Born in Barcelona, Spain, and described as charismatic, Cantarell is a graduate of Barcelona University in economic sciences, and he speaks five languages--Spanish, French, English, Portuguese and Catalan. He joined the company in 1976, working in the information systems unit at Nestlé Spain. He helped create Nestle's Nutrition Strategic Business Division in 2001; 2005-2008 he was executive vice president of Nestle's Europe operations; since 2008 he had been executive vice president responsible for the Americas zone.

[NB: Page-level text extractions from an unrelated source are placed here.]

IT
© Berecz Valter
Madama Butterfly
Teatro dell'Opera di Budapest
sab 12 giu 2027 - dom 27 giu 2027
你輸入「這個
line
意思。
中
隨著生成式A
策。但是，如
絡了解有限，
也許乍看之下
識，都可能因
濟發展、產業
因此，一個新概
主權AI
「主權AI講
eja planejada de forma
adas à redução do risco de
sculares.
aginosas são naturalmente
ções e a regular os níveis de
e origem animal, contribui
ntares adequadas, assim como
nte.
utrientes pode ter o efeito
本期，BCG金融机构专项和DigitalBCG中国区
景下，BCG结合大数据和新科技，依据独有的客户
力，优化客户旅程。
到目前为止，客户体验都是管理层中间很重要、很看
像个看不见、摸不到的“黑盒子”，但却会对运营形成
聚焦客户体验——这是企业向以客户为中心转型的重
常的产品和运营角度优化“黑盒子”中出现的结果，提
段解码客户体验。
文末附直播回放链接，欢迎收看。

Along with the semi-separate Nestlé Institute of Health Sciences, Nestlé Health Science will use nutrition to prevent and treat conditions such as diabetes, obesity, cardiovascular disease and Alzheimer's disease, all of which "place an unsustainable burden on the world's healthcare systems," the company says. One product already on the market is Nestlé's Clinutren, a range of supplements that can be added to soups, desserts or drinks, that can help cancer patients gain weight or prevent weight loss.

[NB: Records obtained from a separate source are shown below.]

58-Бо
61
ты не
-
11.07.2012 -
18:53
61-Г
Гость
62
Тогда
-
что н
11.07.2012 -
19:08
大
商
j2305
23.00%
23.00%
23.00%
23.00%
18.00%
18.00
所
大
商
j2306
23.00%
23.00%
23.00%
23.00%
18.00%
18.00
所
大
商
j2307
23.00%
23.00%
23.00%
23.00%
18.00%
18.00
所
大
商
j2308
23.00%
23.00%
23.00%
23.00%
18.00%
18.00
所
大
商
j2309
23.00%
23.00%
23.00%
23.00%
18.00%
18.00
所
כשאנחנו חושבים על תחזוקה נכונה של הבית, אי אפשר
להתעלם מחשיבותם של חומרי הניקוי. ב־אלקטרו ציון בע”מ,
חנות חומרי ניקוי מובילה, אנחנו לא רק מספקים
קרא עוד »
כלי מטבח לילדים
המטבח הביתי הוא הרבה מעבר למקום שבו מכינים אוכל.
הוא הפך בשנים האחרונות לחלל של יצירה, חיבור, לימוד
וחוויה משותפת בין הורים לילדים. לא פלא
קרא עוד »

Cantarell and the new business are not starting from zero. Nestle's HealthCare Nutrition business – much of which was bought in 2007 from Novartis AG for $2.5 billion -- will be folded in and already has sales of CHF 1.6 billion (nearly $1.7 billion). But the new company will be run at arm's length from Nestlé's main food, beverages and nutrition activities. It also will have access to external scientific and technological know-how through Nestlé's innovation network as well as a number of venture capital funds in which the group has interests.
Nestlé first entered healthcare nutrition in 1986. Over the past three years, it has made a number of strategic acquisitions – Vitaflo, in addition to Novartis Medical Nutrition. Some observers expect Nestlé to make more acquisitions, "with Abbott Laboratories widely named as a target," according to the Financial Times.
"The combination of health economics, changing demographics and advances in health science show that our existing healthcare systems, which focus on treating sick people, are not sustainable and need redesigning," said Nestlé Chairman Peter Brabeck-Letmathe when the announcement was made. "Nestlé has the expertise, the science, the resources and the organization to play a major role in seeking alternative solutions. Personalized health science nutrition is about finding efficient and cost effective ways to prevent and treat acute and chronic diseases in the 21st century."